We investigate to what extent Multimodal Large Language Models (MLLMs) can accurately identify the orientation of input images rotated 0°, 90°, 180°, and 270°. This task demands robust visual reasoning capabilities to detect rotational cues and contextualize spatial relationships within images, regardless of their orientation. To evaluate MLLMs on these abilities, we introduce RotBench, a 350-image manually-filtered benchmark comprising lifestyle, portrait, and landscape images. Despite the relatively simple nature of this task, we show that several state-of-the-art open and proprietary MLLMs, including GPT-5, o3, and Gemini-2.5-Pro, do not reliably identify rotation in input images. Providing models with auxiliary information -- including captions, depth maps, and more -- or using chain-of-thought prompting offers only small and inconsistent improvements. Our results indicate that most models are able to reliably identify right-side-up (0°) images, while certain models are able to identify upside-down (180°) images. None can reliably distinguish between 90° and 270° rotated images. Simultaneously showing the image rotated in different orientations leads to moderate performance gains for reasoning models, while a modified setup using voting improves the performance of weaker models. We further show that fine-tuning does not improve models' ability to distinguish 90° and 270° rotations, despite substantially improving the identification of 180° images. Together, these results reveal a significant gap between MLLMs' spatial reasoning capabilities and human perception in identifying rotation.

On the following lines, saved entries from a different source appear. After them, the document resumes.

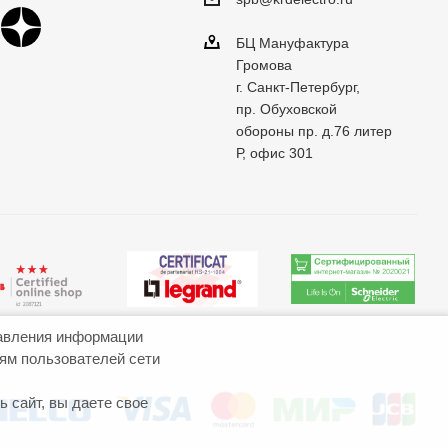
БЦ Мануфактура
Громова
г. Санкт-Петербург,
пр. Обуховской
обороны пр. д.76 литер
Р, офис 301
авления информации
иям пользователей сети
 сайт, вы даете свое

翻译：本研究旨在探究多模态大语言模型（MLLMs）在识别输入图像经过0°、90°、180°和270°旋转后的方向时能达到何种准确度。该任务要求模型具备强大的视觉推理能力，以检测旋转线索并理解图像内部的空间关系，而不受其方向影响。为评估MLLMs在此类能力上的表现，我们提出了RotBench——一个包含350张经过人工筛选的生活照、人像与风景图像的基准测试集。尽管该任务相对简单，我们的实验表明，包括GPT-5、o3和Gemini-2.5-Pro在内的多个前沿开源与专有MLLMs均无法可靠识别输入图像的旋转状态。为模型提供辅助信息（包括图像描述、深度图等）或采用思维链提示策略仅能带来有限且不稳定的性能提升。结果显示，大多数模型能可靠识别正向（0°）图像，部分模型可识别倒置（180°）图像，但所有模型均无法稳定区分90°与270°旋转的图像。同时展示不同旋转方向的图像能使推理模型获得中等程度的性能提升，而采用投票机制的改进方案则可增强较弱模型的表现。进一步研究表明，尽管微调显著提升了模型对180°旋转图像的识别能力，却未能改善其区分90°与270°旋转的能力。这些发现共同揭示了MLLMs在旋转识别任务中的空间推理能力与人类感知水平之间存在显著差距。